Par conséquent, la SAS KUMA ASSOCIATES EUROPE sera provisoirement condamnée aux entiers dépens.
Sur l’exécution provisoire
Aux termes de l’article 514 du code de procédure civile : « Les décisions de première instance sont de droit exécutoires à titre provisoire à moins que la loi ou la décision rendue n’en dispose autrement. »
PAR CES MOTIFS
Nous, juge des référés, statuant publiquement, par ordonnance provisoire rendue en premier ressort, réputée contradictoire et mise à disposition au greffe,
REJETONS la demande de la SAS KUMA ASSOCIATES EUROPE tendant à voir déclarer l’expertise confiée à Monsieur, [B], [D] commune à :
la SAS ABAC INGENIERIE ;la SAS DELOITTE ;
la SAS IN EXTENSO OPERATIONNEL ;
la SAS TETRIS ;
la SELAS FIDUCIAIRE INTERNATIONALE D’AUDIT ;
DECLARONS communes et opposables à
la société QBE EUROPE SA/NV, en qualité d’assureur de la SAS ABAC INGENIERIE ;
la SAS XPERE ;
les opérations d’expertise diligentées par Monsieur, [B], [D] en exécution des ordonnances du 10 mai 2019 (RG 18/01779), du 16 juin 2020 (RG 20/00436), du 23 mars 2021 (RG 20/01921), du 30 novembre 2021 (RG 21/01472), du 1er février 2022 (RG 21/02032), du 03 mai 2022 (RG 21/02221), du 07 novembre 2023 (RG 23/01306), du 16 décembre 2025 (RG 24/01578) et du 17 mars 2026 (RG 25/01291) ;
DISONS que la SAS KUMA ASSOCIATES EUROPE leur communiquera sans délai l’ensemble des pièces déjà produites par les parties ainsi que les notes rédigées par l’expert, afin de les mettre en mesure de présenter leurs observations sur les opérations auxquelles il a déjà été procédé ;
DISONS que Monsieur, [B], [D] devra convoquer les parties défenderesses auxquelles l’expertise est rendue commune et opposable dans le cadre des opérations à venir ;
FIXONS à 2 000,00 euros le montant de la provision à valoir sur la rémunération de l’expert que la SAS KUMA ASSOCIATES EUROPE devra consigner à la Régie d’avances et de recettes du Tribunal judiciaire de LYON, au plus tard le 31 mai 2026 ;
DISONS que la provision peut être consignée par virement sur le compte :
Titulaire du compte : TJ de, [Localité 3] – REGIE D’AVANCES ET RECETTES
BIC : TRPUFRP1
IBAN :, [XXXXXXXXXX01]
avec l’indication des références du dossier dans le libellé de l’opération : n° RG ou MI ou PORTALIS de l’affaire ET le nom des parties ET la date et la nature de la décision ;
DISONS qu’à défaut de versement complet de la consignation dans le délai requis, l’extension de la mission sera caduque et il pourra être tiré toute conséquence de l’abstention ou du refus de consigner dans le délai imparti ;
DISONS que dans l’hypothèse où la présente décision serait portée à la connaissance de l’expert après dépôt de son rapport, ces dispositions seront caduques ;
CONDAMNONS provisoirement la SAS KUMA ASSOCIATES EUROPE aux dépens de la présente instance, étant rappelé que le juge qui statue sur un litige peut condamner les parties aux dépens d’une autre instance, s’il s’agit de frais relatifs à une instance ayant préparé celle dont il est saisi ;
RAPPELONS que la présente décision est, de droit, exécutoire à titre provisoire.

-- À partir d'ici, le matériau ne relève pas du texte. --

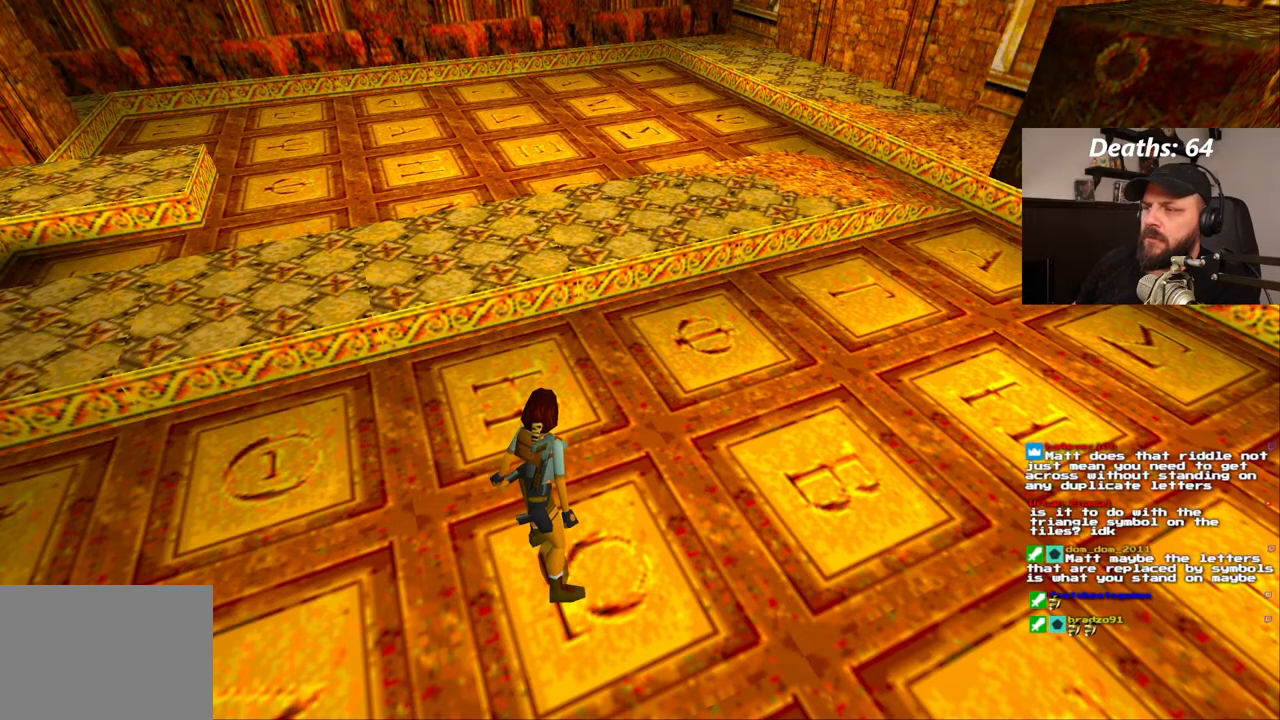
{"dt_ms": 500, "buttons": [], "left_stick": "center", "right_stick": "center", "events": []}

En foi de quoi la présente ordonnance a été signée par nous, Victor BOULVERT, juge, et Florence FENAUTRIGUES, greffier ;
Le Greffier Le Président
En conséquence, la République française mande et ordonne à tous commissaires de justice, sur ce requis, de mettre la présente décision à exécution, aux procureurs généraux et aux procureurs de la République près les tribunaux judiciaires d’y tenir la main, à tous commandants et officiers de la force publique de prêter main-forte lorsqu’ils en seront légalement requis.